Bachelet’s success stems from her ability to project her status as a common Chilean, her anti-Pinochet credentials, and her Socialist Party affiliation, whose brand and reputation is in good condition after years of a booming economy under outgoing President Ricardo Lagos. Her gender seems not to have stunted her popularity, though she puts to rest any accusations of being soft on defense with her success in reforming the military, an institution historically dominated by the male elite. As minister of defense, she pushed through reforms to upgrade defense capabilities and include women in the military, making the percentage of female conscripts higher even than in the United States. A pediatrician by training, she also headed Chile’s health ministry until 2002, where she worked to reduce waiting times at public hospitals.
Her proposed economic policies are similar to those of her party colleague, Ricardo Lagos. As socialists, they are both committed to reducing the wide wealth gap and broadening access to education and telecommunications. Bachelet has proposed improvements to the country’s pensions system, famously privatized by the nation’s former secretary of labor and social security, Jose Pinera. Bachelet has said that she will maintain the current sales tax, crack down on tax evasion, and spend carefully the revenues produced by copper exports, which provide almost 15 percent of government revenues.
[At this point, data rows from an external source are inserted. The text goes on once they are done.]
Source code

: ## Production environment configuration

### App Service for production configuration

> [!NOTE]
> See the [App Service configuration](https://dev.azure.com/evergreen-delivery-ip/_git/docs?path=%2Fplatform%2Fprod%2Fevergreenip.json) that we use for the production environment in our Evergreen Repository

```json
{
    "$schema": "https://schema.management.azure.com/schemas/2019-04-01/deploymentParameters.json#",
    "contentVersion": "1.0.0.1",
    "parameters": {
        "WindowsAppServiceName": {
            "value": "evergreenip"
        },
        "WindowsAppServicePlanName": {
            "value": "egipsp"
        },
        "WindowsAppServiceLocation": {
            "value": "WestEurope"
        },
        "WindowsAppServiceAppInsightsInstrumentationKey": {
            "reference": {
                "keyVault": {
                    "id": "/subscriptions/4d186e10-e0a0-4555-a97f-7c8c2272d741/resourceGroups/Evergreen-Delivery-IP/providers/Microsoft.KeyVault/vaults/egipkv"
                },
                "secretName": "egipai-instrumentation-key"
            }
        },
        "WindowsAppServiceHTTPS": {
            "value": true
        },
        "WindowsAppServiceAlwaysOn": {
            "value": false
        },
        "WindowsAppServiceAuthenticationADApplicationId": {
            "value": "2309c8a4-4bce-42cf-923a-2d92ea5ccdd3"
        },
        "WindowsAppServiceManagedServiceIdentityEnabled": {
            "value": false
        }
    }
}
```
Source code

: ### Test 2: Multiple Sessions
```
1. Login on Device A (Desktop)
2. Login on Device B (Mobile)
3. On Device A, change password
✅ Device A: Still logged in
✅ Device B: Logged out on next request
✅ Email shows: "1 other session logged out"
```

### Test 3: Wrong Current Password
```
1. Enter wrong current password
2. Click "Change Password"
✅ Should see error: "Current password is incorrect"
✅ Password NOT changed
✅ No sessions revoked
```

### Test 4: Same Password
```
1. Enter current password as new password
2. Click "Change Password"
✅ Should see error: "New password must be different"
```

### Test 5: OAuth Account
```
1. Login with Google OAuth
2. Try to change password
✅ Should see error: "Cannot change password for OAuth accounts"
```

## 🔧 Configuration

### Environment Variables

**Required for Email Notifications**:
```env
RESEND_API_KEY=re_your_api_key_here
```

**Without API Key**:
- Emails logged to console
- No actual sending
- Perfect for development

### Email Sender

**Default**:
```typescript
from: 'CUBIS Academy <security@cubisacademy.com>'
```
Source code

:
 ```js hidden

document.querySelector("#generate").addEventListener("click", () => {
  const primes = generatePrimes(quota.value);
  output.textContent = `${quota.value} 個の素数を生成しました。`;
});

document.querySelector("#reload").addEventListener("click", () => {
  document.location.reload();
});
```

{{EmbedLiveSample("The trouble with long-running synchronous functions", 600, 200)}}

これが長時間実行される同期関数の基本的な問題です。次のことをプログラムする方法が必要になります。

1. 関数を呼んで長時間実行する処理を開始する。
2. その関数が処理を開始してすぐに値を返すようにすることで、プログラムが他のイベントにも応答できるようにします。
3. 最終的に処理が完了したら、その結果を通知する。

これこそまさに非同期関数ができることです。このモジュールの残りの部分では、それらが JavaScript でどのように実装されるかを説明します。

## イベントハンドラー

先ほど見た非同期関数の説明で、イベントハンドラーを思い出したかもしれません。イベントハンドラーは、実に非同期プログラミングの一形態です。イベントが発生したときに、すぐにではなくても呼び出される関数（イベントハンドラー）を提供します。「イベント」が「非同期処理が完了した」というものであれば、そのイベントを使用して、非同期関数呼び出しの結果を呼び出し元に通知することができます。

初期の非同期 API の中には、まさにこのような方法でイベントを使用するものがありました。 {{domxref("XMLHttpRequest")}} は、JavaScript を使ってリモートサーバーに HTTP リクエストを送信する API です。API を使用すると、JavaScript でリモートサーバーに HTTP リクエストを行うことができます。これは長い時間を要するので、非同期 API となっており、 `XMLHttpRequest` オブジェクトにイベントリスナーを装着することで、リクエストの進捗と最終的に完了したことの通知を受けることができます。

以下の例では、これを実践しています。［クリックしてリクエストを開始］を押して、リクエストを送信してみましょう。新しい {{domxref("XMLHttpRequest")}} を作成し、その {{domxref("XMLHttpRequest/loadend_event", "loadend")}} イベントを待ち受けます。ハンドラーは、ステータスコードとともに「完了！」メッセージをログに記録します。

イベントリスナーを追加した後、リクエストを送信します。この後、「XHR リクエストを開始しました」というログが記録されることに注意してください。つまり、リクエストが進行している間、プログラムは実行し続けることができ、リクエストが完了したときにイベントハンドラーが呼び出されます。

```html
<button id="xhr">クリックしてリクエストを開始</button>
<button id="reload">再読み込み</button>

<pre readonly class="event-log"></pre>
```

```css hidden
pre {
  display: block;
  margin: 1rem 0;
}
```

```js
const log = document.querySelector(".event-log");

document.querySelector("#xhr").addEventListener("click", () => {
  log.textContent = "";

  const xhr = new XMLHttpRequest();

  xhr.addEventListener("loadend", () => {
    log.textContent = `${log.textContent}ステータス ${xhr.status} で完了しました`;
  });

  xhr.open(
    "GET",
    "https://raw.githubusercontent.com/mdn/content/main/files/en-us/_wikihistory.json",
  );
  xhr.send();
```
If Bachelet is in fact elected this Saturday, she will be the first Chilean leader to rule under the newly reformed Chilean constitution, signed by Lagos this September to reduce the entrenched control of the military over the country’s politics. Thus she will have the power to fire the armed-services commanders and summon the military-affiliated National Security Council, instead of the previous system that granted the NSC automatic advisory powers over the president. The reforms also changed the president’s term from six years to four to coincide with Congressional elections, giving Bachelet less time to prove her worth as just the second female ever to be elected president in a South American nation.